Here is a look at how New York, Illinois, and Pennsylvania are doing on their quest to regulate online gambling as well as a glimpse of what the pot of gold at the end of the rainbow looks like. The answer? It looks a lot like Atlantic City.
NY close but probably no online poker cigar this year
This time last week, there was nothing but optimism about online poker’s chances in New York. What a difference a week makes.
First, the positive. The state Senate, which passed similar measures in past years, approved this year’s online poker bill by an overwhelming majority. Industry experts knew the big issue would be the Assembly though. And they were right.
It certainly seemed like this could be the year in the Assembly. After all, Assemblyman J. Gary Pretlow, who previously blocked such online gaming bills, was on board.
In a recent interview with Online Poker Report, Pretlow admitted chances are slim the bill gets out of committee before the legislature adjourns. The best hope is the bill gets tied up in a different measure and becomes a bargaining chip.
Nonetheless, there is still hope, so if you are a New Yorker and have not contacted your state Assembly member, now is the time.
Illinois online gambling could be billion-dollar venture
While New York lawmakers discuss and debate online poker, Illinois lawmakers are doing the same about poker, online casino, and daily fantasy sports (DFS). The state is in a similar boat, with a bill that got through the Senate but is now lying dormant in the House.
Chris Grove recently authored a report for our site that is certainly of interest to those lawmakers. According to Grove’s projections, Illinois’s online gambling industry could be worth as much as $1.7 billion in as little as five years.
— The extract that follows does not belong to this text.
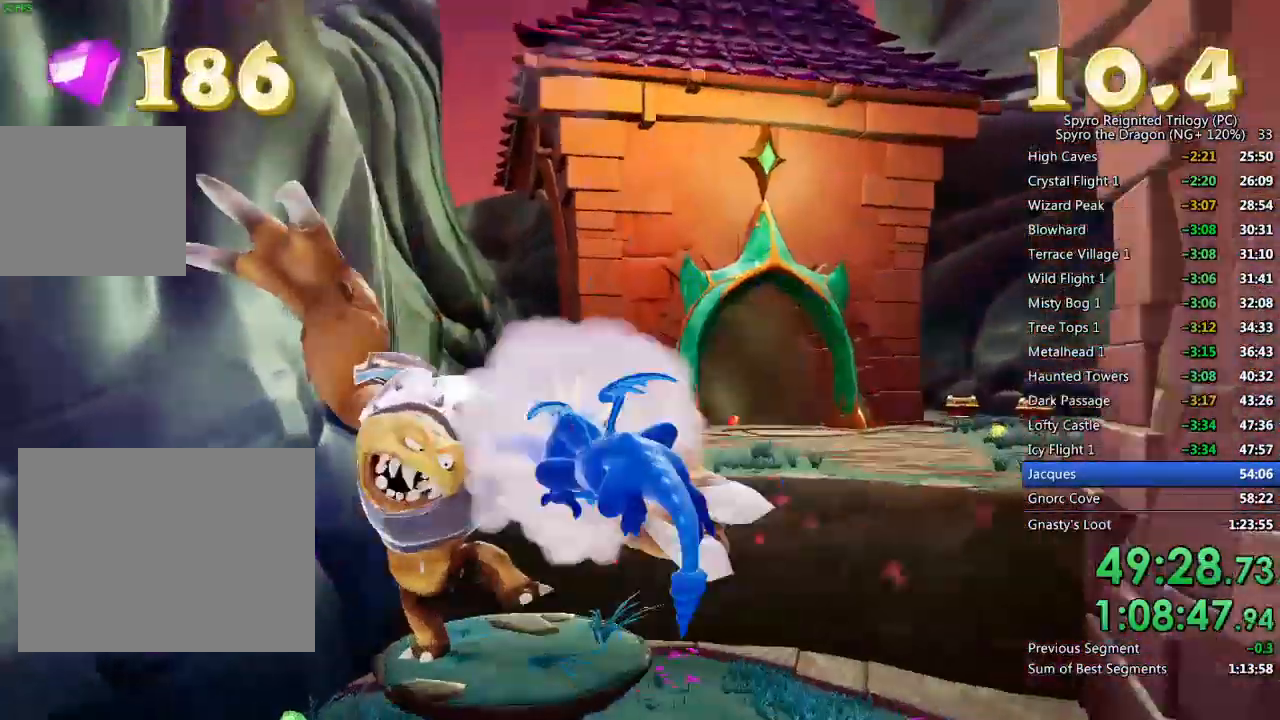
{"buttons": ["TRIANGLE"], "left_stick": "up-right", "right_stick": "center", "events": [[17, "left_stick", "center"], [67, "SQUARE", "up"], [133, "left_stick", "right"], [167, "CROSS", "down"], [233, "left_stick", "up-right"], [250, "CROSS", "up"], [350, "CROSS", "down"], [433, "TRIANGLE", "down"], [467, "CROSS", "up"]]}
Currently the House is in continuous session while the group tries to approve a budget for the state. Given the state’s need for cash, it certainly seems like the lucrative online casino industry is something worth considering.
Eight is enough for Pennsylvania slot decline
A state in a similar budgetary crisis as Illinois is Pennsylvania. Arguably, the Keystone State’s situation is even more dire. The state is currently dealing with a billion-dollar budget shortfall.
Facing such a big deficit, lawmakers are seriously considering online gambling. One version of the bill is through the Senate, another, wildly different version, is through the House. Now it is a matter of meeting in the middle, and time is of the essence.
The latest revenue reports from the brick and mortar casinos in Pennsylvania revealed an eighth-straight month of slot revenue declines. Thanks to the strong performance of table games, there was not tremendous decline year-over-year. Nonetheless, this is officially a trend. Moreover, it is a trend that shows no sign of reversing.
With casinos struggling as well as the state, now could be the perfect time to expand to online gambling.
New Jersey quietly surpasses $100 million in online casino tax revenue
While these other states struggle to make ends meet, New Jersey keeps quietly, and profitably, chugging along. The state recently surpassed $100 million in online casino revenue for the state after just over three years of operation.
The state is not the only beneficiary of iGaming either. For the third-straight month, New Jersey online casinos surpassed $20 million in overall monthly revenue. In fact, last month was the second-best month for the industry ever. The industry continues to grow, helping land-based casinos rebound from a rough few years in Atlantic City.
Everyone in New Jersey is happy with the arrangement. So much so, they want to say it loud and proud. The state House recently passed a resolution urging President Donald Trump and his administration to stay away from any federal regulations to ban online gambling.